Archive Fevers

February 6, 2009

My archive fever, your archive fever: why archive fever?

Filed under: Uncategorized — gselmer @ 18:22

I’ve been sorely tempted to blog on many occasions in the past and, for reasons I can’t quite pinpoint, I’ve always held back from doing so. However, this time, I have given into whatever it is that seems to make the idea of blogging so compelling, and here I am (wherever here may be).

One thing that I intend – more than anything else perhaps, above all other things – is for this blog to be a ‘research tool’. I am – and have been for some years now – fascinated by Jacques Derrida’s statement in Archive Fever that ‘the technical structure of the archiving archive also determines the structure of the archivable contents even as it comes into existence and its relationship to the future’ – that the archive ‘produces, as much as it records, the event’ – or, as J. Hillis Miller has more recently put it, in a neat reappropriation of Marshall McLuhan, ‘the medium is the maker‘. My research has been pursuing this question in a variety ways and I’m curious to see the effect that this blog has on that research – I certainly don’t imagine that it will merely be a passive receptacle or a passing record, but a tool that actively shapes my thought, my writing and my research. Who knows, maybe it will change it irrevocably in ways I can’t predict?
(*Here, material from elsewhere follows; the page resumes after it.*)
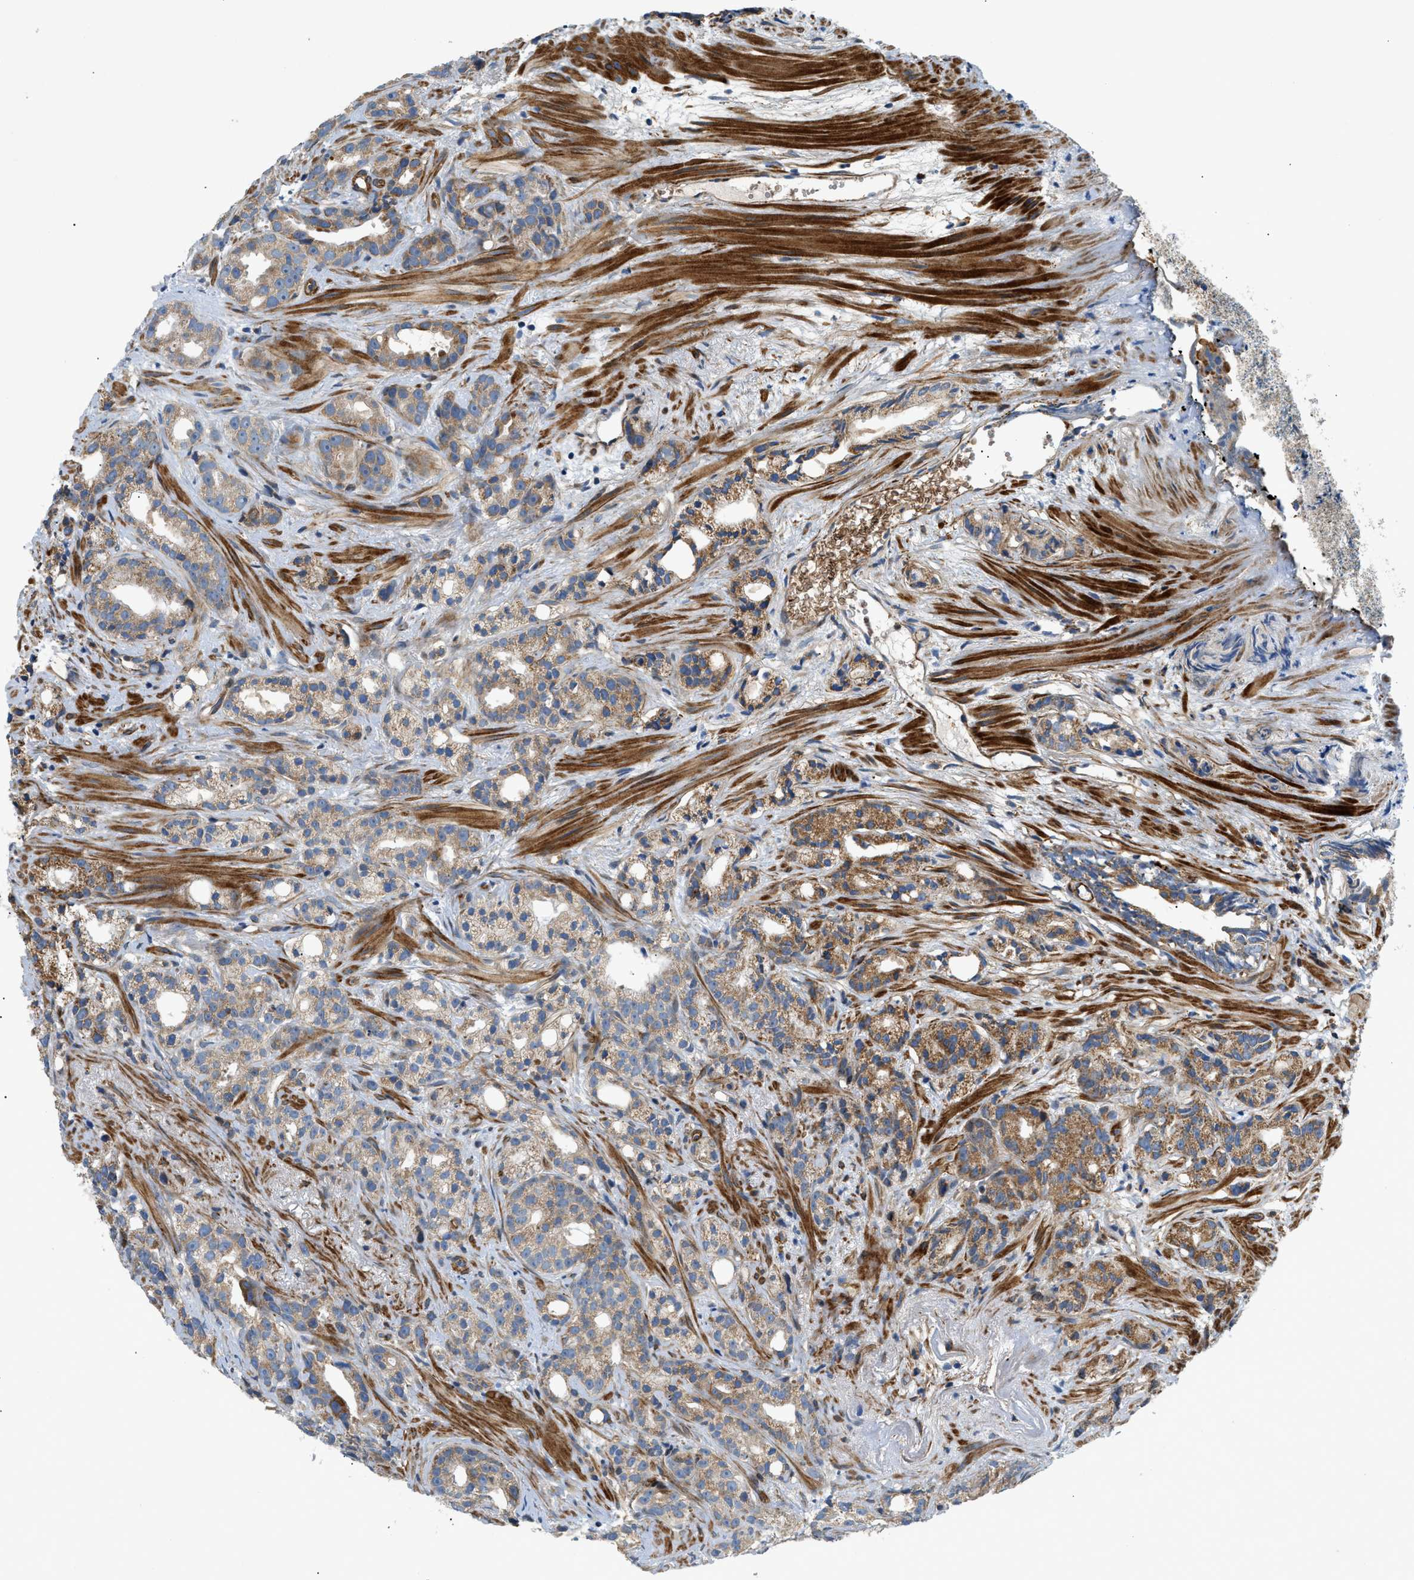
{"staining": {"intensity": "moderate", "quantity": ">75%", "location": "cytoplasmic/membranous"}, "tissue": "prostate cancer", "cell_type": "Tumor cells", "image_type": "cancer", "snomed": [{"axis": "morphology", "description": "Adenocarcinoma, Low grade"}, {"axis": "topography", "description": "Prostate"}], "caption": "There is medium levels of moderate cytoplasmic/membranous positivity in tumor cells of prostate cancer, as demonstrated by immunohistochemical staining (brown color).", "gene": "DHODH", "patient": {"sex": "male", "age": 89}}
I’d like that.

I’m interested in – obsessed with – issues to do with: the future of the book and print media in general, the rise of electronic media technologies and, by direct extension, the future of ‘literature’ itself and of the university, the consignation, configuration and dissemination of knowledge and of the ‘archive’ in general.

My off-the-cuff answer as to why is that the rise of electronic, so-called ‘multi-media’ (I’d argue that paper is perhaps more ‘multi-media’ than we might often think) is a historico-technological change that we are in the process of living through, and I’m interested in trying to understand and narrate that process ‘from the inside’.